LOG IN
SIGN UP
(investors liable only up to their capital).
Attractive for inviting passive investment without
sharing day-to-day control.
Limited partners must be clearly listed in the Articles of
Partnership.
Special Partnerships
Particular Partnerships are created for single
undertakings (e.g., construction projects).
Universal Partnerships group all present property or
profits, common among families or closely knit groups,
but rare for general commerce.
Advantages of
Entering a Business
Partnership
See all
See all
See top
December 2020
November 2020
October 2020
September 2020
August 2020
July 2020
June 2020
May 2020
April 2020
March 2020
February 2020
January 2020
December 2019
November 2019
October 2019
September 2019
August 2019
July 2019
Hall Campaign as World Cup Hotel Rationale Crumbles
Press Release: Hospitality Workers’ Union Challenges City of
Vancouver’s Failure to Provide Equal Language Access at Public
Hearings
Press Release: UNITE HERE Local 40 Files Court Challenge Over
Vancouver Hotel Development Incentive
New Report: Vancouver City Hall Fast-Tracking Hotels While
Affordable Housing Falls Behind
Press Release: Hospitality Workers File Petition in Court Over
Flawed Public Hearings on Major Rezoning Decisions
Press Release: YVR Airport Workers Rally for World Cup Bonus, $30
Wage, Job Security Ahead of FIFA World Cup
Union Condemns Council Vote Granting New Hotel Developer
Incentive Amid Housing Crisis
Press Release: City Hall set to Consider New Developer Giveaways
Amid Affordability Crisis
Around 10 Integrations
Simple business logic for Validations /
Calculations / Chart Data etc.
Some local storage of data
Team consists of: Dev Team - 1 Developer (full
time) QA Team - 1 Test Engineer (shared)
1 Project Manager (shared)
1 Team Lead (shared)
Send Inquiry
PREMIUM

_WHAT YOU SHOULD DO_: Can you transcribe the lines above word for word, beginning with the very first line and stopping after the line that has "Union Condemns Council"?

_RESPONSE AREA_:
LOG IN
SIGN UP
(investors liable only up to their capital).
Attractive for inviting passive investment without
sharing day-to-day control.
Limited partners must be clearly listed in the Articles of
Partnership.
Special Partnerships
Particular Partnerships are created for single
undertakings (e.g., construction projects).
Universal Partnerships group all present property or
profits, common among families or closely knit groups,
but rare for general commerce.
Advantages of
Entering a Business
Partnership
See all
See all
See top
December 2020
November 2020
October 2020
September 2020
August 2020
July 2020
June 2020
May 2020
April 2020
March 2020
February 2020
January 2020
December 2019
November 2019
October 2019
September 2019
August 2019
July 2019
Hall Campaign as World Cup Hotel Rationale Crumbles
Press Release: Hospitality Workers’ Union Challenges City of
Vancouver’s Failure to Provide Equal Language Access at Public
Hearings
Press Release: UNITE HERE Local 40 Files Court Challenge Over
Vancouver Hotel Development Incentive
New Report: Vancouver City Hall Fast-Tracking Hotels While
Affordable Housing Falls Behind
Press Release: Hospitality Workers File Petition in Court Over
Flawed Public Hearings on Major Rezoning Decisions
Press Release: YVR Airport Workers Rally for World Cup Bonus, $30
Wage, Job Security Ahead of FIFA World Cup
Union Condemns Council Vote Granting New Hotel Developer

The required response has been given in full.